With regards to the portfolio variance, variance of the portfolio = (1/n)(avg. individual var) + [(n-1)/n][Avg Cov] Is this purely a “theoretical concept”? My natural instinct suggests that it is rather easy to find a very large sample n while maintaining an average covariance of 0, and then this equation will give a very small portfolio variance, but it will be inaccurate. For example, i will 1) long apple 2) short google 3) long temperature in new york 4) short temp in new jersey 5) long the weight growth of my dog 6) short the weight growth of my other twin dog A portfolio like that will probably give me an avg cov of close to zero (I could be wrong here?). And if i use n=500 then the formula will give a VERY small portfolio variance, but will this small variance be accurate? Thanks all in advance. Jeffrey

and what are you doing in the CFA program?

going long an apple? what happened to Orange? and why are dogs and temperature in your portfolio?

You can always find a portfolio with zero variance. A trivial case would be long AAPL and short AAPL, which obviously has zero volatility. But why would you do that? Generally, you are trying to minimize volatility given some positive return target, not minimize volatility only.

In addition, there are some things that you can’t really invest in. For instance, there is no futures market on the weight of your dog, so that would be a constraint against your ideal portfolio. In the real world, a stock you want to short might be hard to borrow (GRPN), there might not be a good tracking security (VIX), or you might have some other trading constraint.

What ohai said. It’s not unrealistic or some made up concept. It’s statistics. If you long/short two things that are extremely similar, you’re taking a position in their difference, which as you seem to understand is very small.
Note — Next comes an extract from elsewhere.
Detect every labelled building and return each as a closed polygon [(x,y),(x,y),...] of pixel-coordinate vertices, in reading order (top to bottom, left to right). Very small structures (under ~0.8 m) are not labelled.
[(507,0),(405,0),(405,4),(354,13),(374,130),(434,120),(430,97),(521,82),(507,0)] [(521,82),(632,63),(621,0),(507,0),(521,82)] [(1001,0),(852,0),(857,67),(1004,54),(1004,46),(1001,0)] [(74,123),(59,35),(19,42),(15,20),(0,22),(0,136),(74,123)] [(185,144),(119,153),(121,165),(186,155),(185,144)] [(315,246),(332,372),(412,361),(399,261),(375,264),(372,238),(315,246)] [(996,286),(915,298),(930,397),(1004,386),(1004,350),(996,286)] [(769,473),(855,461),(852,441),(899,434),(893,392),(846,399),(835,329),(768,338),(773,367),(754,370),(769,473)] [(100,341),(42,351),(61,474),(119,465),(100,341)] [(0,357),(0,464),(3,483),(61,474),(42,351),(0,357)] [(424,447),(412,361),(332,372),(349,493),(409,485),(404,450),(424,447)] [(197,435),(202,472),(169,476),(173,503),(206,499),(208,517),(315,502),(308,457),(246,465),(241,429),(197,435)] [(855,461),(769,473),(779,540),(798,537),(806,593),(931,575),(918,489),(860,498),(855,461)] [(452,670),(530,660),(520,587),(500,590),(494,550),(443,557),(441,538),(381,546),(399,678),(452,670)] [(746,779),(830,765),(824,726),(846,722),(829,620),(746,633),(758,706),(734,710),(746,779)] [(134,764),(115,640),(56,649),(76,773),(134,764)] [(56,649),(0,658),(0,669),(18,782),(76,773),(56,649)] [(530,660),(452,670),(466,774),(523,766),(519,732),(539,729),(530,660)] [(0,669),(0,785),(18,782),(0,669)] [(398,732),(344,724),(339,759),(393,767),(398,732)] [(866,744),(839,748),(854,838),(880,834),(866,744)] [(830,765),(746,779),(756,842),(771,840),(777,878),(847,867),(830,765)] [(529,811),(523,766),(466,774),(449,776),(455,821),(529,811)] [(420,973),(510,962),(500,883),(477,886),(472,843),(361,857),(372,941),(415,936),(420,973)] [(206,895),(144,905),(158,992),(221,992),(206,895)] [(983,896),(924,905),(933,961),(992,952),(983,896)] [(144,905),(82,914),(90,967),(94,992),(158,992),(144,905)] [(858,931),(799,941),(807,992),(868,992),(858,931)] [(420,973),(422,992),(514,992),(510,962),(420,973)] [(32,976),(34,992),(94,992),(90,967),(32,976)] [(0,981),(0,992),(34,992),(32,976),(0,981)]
Taking a position in something that is, in general, very small implies that your position’s volatility is also very small.

And the reason it gets even closer to zero as you increase n is that some differences will be positive and others will be negative, so on net they will tend to cancel each other out symmetrically.

The main point of that formula (also note that it only works for equallyweighted portfolio) is that as n gets larger, the covariance effect dominates at the expense of variance effect.